Artist

Gert-jan Prins

Genre: Classical ,Avant-Garde Music ,Noise
Origin: U.S.A
Listen on Coda
Active on the Dutch improvised music circuit from the mid-'80s onward, Gert-Jan Prins remained largely overlooked in avant-garde circles until the late '90s, when his participation in MIMEO (Music in Movement Electronic Orchestra) and the appearance of his solo release Live on the German imprint Grob brought wider attention. Comparable to Lionel Marchetti and Xavier Charles, he built his standing as a live improviser chiefly through an unconventional rig that incorporates radios and televisions; by reshaping broadcast signals, adjusting FM frequencies, and pulling clicks, cuts, and noise from open-air transmissions, he fashions textures that are abrasive yet expansive.

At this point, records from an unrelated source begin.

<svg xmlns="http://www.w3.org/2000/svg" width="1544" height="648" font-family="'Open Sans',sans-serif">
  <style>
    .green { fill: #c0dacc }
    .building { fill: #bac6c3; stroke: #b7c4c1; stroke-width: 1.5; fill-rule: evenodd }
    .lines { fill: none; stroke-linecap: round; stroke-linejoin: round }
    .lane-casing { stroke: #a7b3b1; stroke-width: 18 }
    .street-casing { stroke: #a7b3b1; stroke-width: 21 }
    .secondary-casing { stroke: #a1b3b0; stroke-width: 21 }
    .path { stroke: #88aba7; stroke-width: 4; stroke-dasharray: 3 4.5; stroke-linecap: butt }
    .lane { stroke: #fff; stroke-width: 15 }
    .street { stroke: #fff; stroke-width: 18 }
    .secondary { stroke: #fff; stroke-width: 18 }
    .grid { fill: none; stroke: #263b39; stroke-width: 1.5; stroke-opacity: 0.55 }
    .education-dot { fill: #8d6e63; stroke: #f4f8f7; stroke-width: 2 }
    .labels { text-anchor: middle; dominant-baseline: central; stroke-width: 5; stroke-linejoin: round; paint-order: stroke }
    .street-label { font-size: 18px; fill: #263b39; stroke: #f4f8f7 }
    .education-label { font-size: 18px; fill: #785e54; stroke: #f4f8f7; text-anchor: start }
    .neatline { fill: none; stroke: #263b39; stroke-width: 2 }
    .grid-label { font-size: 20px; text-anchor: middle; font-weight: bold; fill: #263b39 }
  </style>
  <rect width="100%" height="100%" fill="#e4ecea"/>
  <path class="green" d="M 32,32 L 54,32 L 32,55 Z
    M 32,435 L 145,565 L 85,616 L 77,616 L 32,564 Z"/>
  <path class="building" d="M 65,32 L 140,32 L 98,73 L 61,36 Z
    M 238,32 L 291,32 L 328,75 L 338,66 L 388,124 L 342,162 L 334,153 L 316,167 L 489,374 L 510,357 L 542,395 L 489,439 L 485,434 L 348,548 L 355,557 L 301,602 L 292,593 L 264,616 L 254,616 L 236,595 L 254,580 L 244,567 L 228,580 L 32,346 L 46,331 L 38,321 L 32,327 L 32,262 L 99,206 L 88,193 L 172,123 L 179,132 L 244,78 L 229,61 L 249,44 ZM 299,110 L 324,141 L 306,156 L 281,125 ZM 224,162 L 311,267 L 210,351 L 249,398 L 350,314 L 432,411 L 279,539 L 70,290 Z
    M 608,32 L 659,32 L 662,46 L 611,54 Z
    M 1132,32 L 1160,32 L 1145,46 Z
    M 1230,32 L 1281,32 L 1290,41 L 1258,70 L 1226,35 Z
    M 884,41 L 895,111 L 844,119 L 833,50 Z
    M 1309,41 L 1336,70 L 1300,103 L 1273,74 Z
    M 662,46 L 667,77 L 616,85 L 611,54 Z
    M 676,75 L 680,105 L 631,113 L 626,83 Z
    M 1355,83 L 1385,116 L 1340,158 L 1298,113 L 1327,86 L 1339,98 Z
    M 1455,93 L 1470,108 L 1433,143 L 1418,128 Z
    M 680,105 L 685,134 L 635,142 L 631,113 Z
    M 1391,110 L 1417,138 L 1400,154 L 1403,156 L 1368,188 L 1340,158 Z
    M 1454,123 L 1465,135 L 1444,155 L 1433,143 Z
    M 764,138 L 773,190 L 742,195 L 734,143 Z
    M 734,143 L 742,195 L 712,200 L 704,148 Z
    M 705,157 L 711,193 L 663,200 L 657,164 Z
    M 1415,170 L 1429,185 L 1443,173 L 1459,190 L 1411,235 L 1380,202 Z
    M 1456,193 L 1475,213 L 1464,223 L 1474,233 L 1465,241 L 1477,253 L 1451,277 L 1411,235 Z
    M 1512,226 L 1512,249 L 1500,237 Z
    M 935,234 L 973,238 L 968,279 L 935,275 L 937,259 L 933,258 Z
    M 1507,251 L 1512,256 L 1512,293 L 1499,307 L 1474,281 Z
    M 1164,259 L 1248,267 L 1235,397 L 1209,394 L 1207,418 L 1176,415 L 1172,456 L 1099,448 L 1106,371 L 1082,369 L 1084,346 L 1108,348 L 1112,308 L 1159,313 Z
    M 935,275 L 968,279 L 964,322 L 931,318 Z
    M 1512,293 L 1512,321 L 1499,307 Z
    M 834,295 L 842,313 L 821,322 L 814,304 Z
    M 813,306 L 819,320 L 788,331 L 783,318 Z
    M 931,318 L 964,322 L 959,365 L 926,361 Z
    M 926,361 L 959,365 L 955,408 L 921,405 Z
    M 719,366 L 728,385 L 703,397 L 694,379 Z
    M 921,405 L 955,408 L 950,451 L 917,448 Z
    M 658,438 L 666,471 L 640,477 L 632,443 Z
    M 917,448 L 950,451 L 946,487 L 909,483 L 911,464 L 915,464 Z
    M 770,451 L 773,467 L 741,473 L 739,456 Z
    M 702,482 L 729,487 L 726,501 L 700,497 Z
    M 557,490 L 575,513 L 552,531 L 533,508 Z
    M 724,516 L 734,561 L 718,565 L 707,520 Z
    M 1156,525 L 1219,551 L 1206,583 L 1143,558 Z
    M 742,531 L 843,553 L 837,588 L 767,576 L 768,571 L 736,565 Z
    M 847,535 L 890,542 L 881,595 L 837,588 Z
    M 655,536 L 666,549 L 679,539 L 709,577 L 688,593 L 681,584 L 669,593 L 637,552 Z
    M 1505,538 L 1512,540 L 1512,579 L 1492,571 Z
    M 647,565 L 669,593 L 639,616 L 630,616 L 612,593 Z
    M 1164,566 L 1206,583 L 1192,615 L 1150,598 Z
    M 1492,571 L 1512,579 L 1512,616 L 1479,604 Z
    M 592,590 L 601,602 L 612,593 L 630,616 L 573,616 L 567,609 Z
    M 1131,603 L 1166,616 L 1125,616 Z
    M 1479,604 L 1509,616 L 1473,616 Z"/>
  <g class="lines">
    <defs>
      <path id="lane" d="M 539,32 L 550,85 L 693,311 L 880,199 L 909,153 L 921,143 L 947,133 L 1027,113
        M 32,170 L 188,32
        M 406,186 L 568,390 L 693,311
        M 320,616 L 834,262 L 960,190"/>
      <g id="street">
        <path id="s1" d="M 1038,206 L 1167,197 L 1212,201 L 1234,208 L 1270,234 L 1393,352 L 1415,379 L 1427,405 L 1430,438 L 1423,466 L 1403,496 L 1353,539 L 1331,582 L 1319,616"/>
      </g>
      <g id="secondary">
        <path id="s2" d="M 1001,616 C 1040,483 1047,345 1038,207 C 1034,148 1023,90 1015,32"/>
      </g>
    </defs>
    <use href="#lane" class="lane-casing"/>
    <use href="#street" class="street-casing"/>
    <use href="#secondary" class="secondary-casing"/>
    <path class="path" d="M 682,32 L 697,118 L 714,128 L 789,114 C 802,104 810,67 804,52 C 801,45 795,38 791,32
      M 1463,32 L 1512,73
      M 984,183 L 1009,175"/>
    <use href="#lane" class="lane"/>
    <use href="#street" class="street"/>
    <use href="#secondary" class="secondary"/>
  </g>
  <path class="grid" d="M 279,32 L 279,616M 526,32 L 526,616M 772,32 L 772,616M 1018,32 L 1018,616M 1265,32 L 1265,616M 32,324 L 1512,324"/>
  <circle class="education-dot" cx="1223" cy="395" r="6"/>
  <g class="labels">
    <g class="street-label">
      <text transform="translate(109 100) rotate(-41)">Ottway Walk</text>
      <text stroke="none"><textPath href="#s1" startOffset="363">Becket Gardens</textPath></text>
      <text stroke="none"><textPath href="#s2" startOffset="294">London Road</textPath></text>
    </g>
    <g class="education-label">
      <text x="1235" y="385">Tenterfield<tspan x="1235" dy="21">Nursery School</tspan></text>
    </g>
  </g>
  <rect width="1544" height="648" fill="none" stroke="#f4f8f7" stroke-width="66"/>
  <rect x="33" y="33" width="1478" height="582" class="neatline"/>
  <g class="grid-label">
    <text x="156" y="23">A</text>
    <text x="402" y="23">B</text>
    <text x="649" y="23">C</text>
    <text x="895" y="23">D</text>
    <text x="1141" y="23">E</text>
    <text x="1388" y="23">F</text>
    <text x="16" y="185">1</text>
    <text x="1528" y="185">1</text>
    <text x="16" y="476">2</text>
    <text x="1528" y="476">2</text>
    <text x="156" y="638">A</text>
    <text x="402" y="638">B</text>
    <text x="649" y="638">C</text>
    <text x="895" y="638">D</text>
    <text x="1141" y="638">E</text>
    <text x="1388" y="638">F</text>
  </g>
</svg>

Although formally trained as a percussionist, Prins launched his first substantial ensemble, the industrial-free jazz unit Gorgonzola Legs, which issued the sole album Piscatorial Debris in 1988. In 1992 he co-established the label X-OR alongside saxophonist Luc Houtkamp; the pair toured frequently as a duo, later documented on Houtkamp’s The Duo Recordings, and also collaborated in larger configurations that featured European free-improvisation figures such as Johannes Bauer, Misha Mengelberg, and Fred Van Hove. Numerous Prins-led recordings appeared on X-OR throughout the 1990s, yet mounting tensions between the partners culminated in his formal departure from the label in 2001.

During this period Prins gradually consolidated a presence in and around Amsterdam. His debut solo effort, Noise Capture (1998), attracted scant notice, but an invitation to join the multinational group MIMEO accelerated his profile and enabled further artistic growth. Over the ensuing three years he pushed his methods in more extreme directions; the positive reception accorded MIMEO’s Electric Chair + Table, issued by Grob in 2000, directly paved the way for his follow-up solo album on the same respected label. The initial recording from his duo with pianist Cor Fuhler, The Flirts, emerged the next year on the U.S. imprint Erstwhile. A further recurring venture is the trio E-RAX alongside Peter Van Bergen and Thomas Lehn; when Christian Fennesz substituted for Lehn at a 2000 Total Music Meeting performance, the results were later released as Dawn.